In mental accounting there are three main components to this theory. The three of them are as follows and may affect the individuals preferences as follows:
This is a function that represents gains and looses with respect to some reference point. In rational behavior theory, it would predict that an individual gains some sort of utility in a gain situation and inversely a same amount of disutility for the same size loss. In mental accounting however, this does not hold true in that individuals typically show contrasting behavior. Value function states that in gains individuals typically view their gains in a concave function to which it displays diminishing marginal returns and in losses it is convex showing increasing marginal returns.
It also implies that people are risk adverse in gains and risk seeking in losses. Individuals can be seen to segregate gains but integrate losses. This may affect the individual in this question by the way she feels about the situation at hand. If she feels that she is ‘loosing out’ on entertainment, she may consequently take income out of her necessity, which is viewed as ‘gains’ and allocate it towards entertainment since there is more to be gained with a loss situation since there is increasing marginal returns, where as will loose less by taking away a little bit of gains because of decreasing marginal returns.
This component implies that through a transaction people get utility from the value of the good but also through the value of the transaction. This meaning that the individuals value how they have been treated in terms of being fair or not. In the question, the individual may feel like she has been “ripped off” when buying overpriced food and consequently enacts some sort of reciprocity towards the food, and shifts more income allocation towards that of entertainment.

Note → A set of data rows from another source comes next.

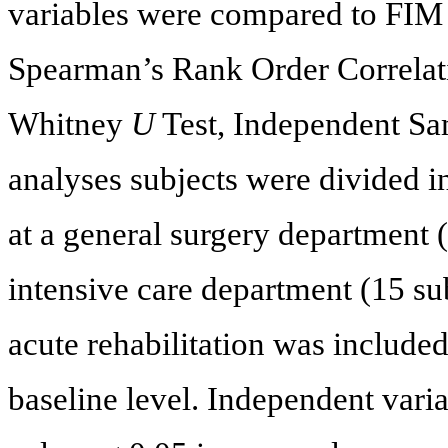
variables were compared to FIM 
Spearman’s Rank Order Correlati
Whitney
U
Test, Independent Sa
analyses subjects were divided i
at a general surgery department 
intensive care department (15 su
acute rehabilitation was included 
baseline level. Independent varia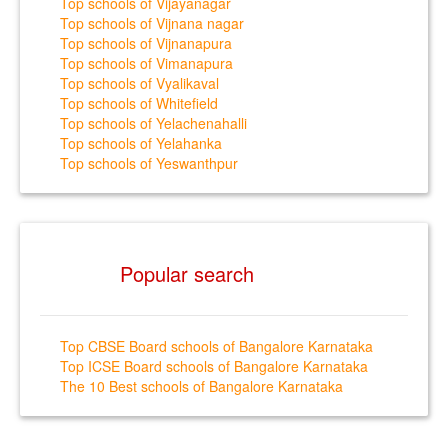
Top schools of Vijayanagar
Top schools of Vijnana nagar
Top schools of Vijnanapura
Top schools of Vimanapura
Top schools of Vyalikaval
Top schools of Whitefield
Top schools of Yelachenahalli
Top schools of Yelahanka
Top schools of Yeswanthpur
Popular search
Top CBSE Board schools of Bangalore Karnataka
Top ICSE Board schools of Bangalore Karnataka
The 10 Best schools of Bangalore Karnataka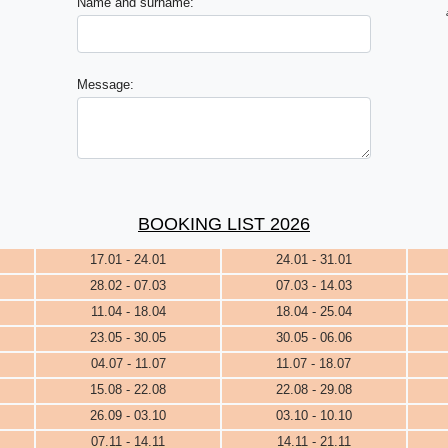
Name and surname:
Message:
BOOKING LIST 2026
17.01 - 24.01
24.01 - 31.01
28.02 - 07.03
07.03 - 14.03
11.04 - 18.04
18.04 - 25.04
23.05 - 30.05
30.05 - 06.06
04.07 - 11.07
11.07 - 18.07
15.08 - 22.08
22.08 - 29.08
26.09 - 03.10
03.10 - 10.10
07.11 - 14.11
14.11 - 21.11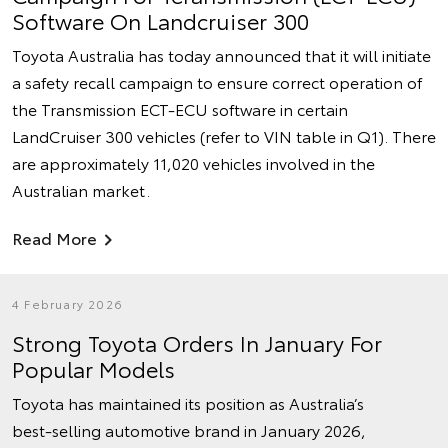
Software On Landcruiser 300
Toyota Australia has today announced that it will initiate
a safety recall campaign to ensure correct operation of
the Transmission ECT-ECU software in certain
LandCruiser 300 vehicles (refer to VIN table in Q1). There
are approximately 11,020 vehicles involved in the
Australian market.
Read More
4 February 2026
Strong Toyota Orders In January For
Popular Models
Toyota has maintained its position as Australia’s
best‑selling automotive brand in January 2026,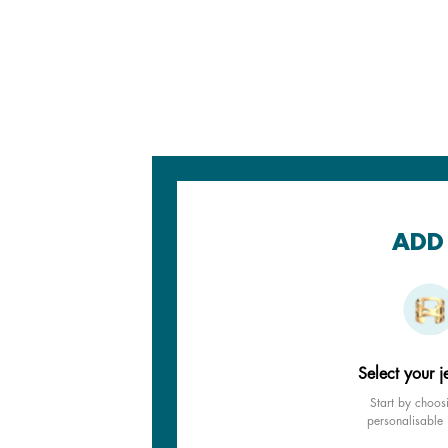
ADD 
Select your j
Start by choos
personalisable 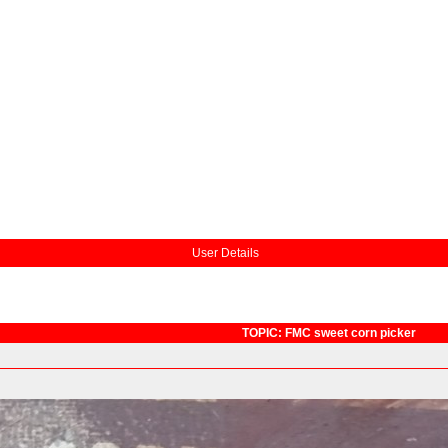
User Details
TOPIC: FMC sweet corn picker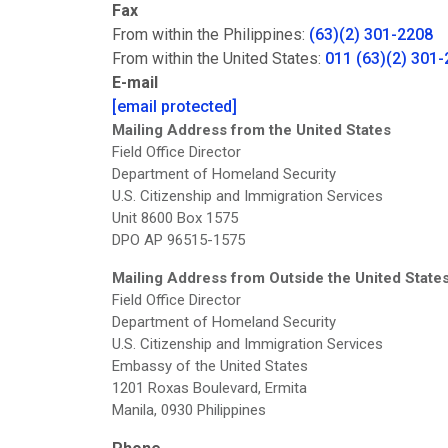
Fax
From within the Philippines:
(63)(2) 301-2208
From within the United States:
011 (63)(2) 301
E-mail
[email protected]
Mailing Address from the United States
Field Office Director
Department of Homeland Security
U.S. Citizenship and Immigration Services
Unit 8600 Box 1575
DPO AP 96515-1575
Mailing Address from Outside the United State
Field Office Director
Department of Homeland Security
U.S. Citizenship and Immigration Services
Embassy of the United States
1201 Roxas Boulevard, Ermita
Manila, 0930 Philippines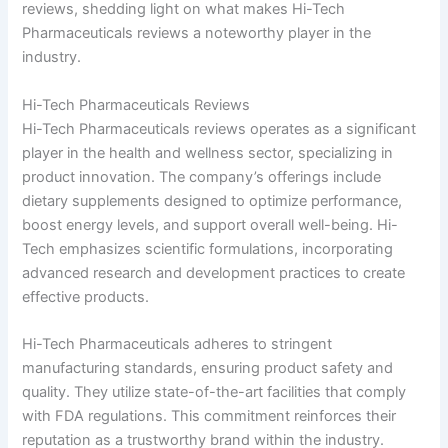
reviews, shedding light on what makes Hi-Tech
Pharmaceuticals reviews a noteworthy player in the
industry.
Hi-Tech Pharmaceuticals Reviews
Hi-Tech Pharmaceuticals reviews operates as a significant
player in the health and wellness sector, specializing in
product innovation. The company’s offerings include
dietary supplements designed to optimize performance,
boost energy levels, and support overall well-being. Hi-
Tech emphasizes scientific formulations, incorporating
advanced research and development practices to create
effective products.
Hi-Tech Pharmaceuticals adheres to stringent
manufacturing standards, ensuring product safety and
quality. They utilize state-of-the-art facilities that comply
with FDA regulations. This commitment reinforces their
reputation as a trustworthy brand within the industry.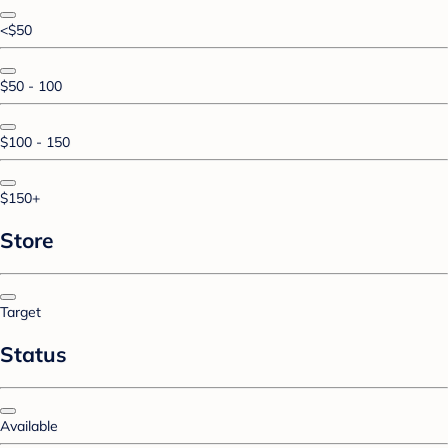
<$50
$50 - 100
$100 - 150
$150+
Store
Target
Status
Available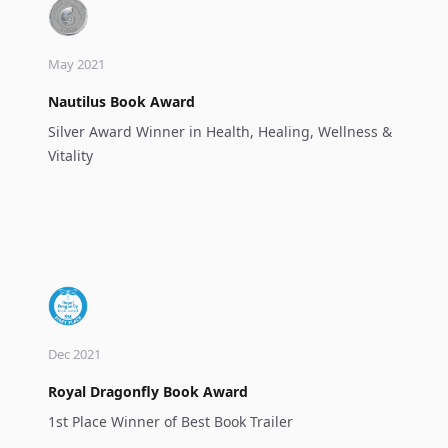
May 2021
Nautilus Book Award
Silver Award Winner in Health, Healing, Wellness &
Vitality
Dec 2021
Royal Dragonfly Book Award
1st Place Winner of Best Book Trailer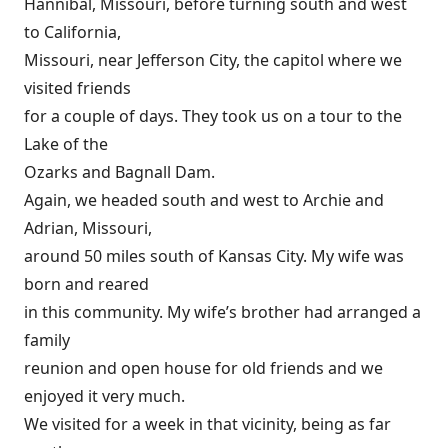
Hannibal, Missouri, before turning south and west
to California,
Missouri, near Jefferson City, the capitol where we
visited friends
for a couple of days. They took us on a tour to the
Lake of the
Ozarks and Bagnall Dam.
Again, we headed south and west to Archie and
Adrian, Missouri,
around 50 miles south of Kansas City. My wife was
born and reared
in this community. My wife’s brother had arranged a
family
reunion and open house for old friends and we
enjoyed it very much.
We visited for a week in that vicinity, being as far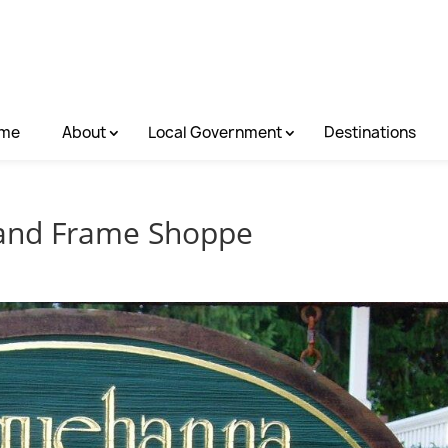
me
About
Local Government
Destinations
 and Frame Shoppe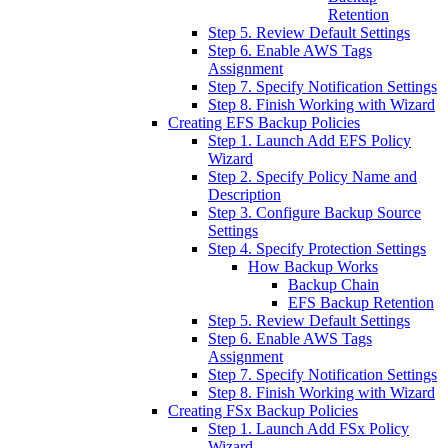
Retention
Step 5. Review Default Settings
Step 6. Enable AWS Tags
Assignment
Step 7. Specify Notification Settings
Step 8. Finish Working with Wizard
Creating EFS Backup Policies
Step 1. Launch Add EFS Policy
Wizard
Step 2. Specify Policy Name and
Description
Step 3. Configure Backup Source
Settings
Step 4. Specify Protection Settings
How Backup Works
Backup Chain
EFS Backup Retention
Step 5. Review Default Settings
Step 6. Enable AWS Tags
Assignment
Step 7. Specify Notification Settings
Step 8. Finish Working with Wizard
Creating FSx Backup Policies
Step 1. Launch Add FSx Policy
Wizard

Fungibility is the thought that money has no labels and that people do not associate money with anything specific. In mental accounting this does not hold true. People will often give names to the money they have in hand. An example is a savings account and a credit card. Although people have an outstanding balance on their credit card and enough money in their savings account to cover it, they will not spend it due to the fact the money is labeled as savings. Relating to the question, the individual may need some extra necessity, but since the extra money is associated with her entertainment, she may be reluctant to spend the money on the necessities.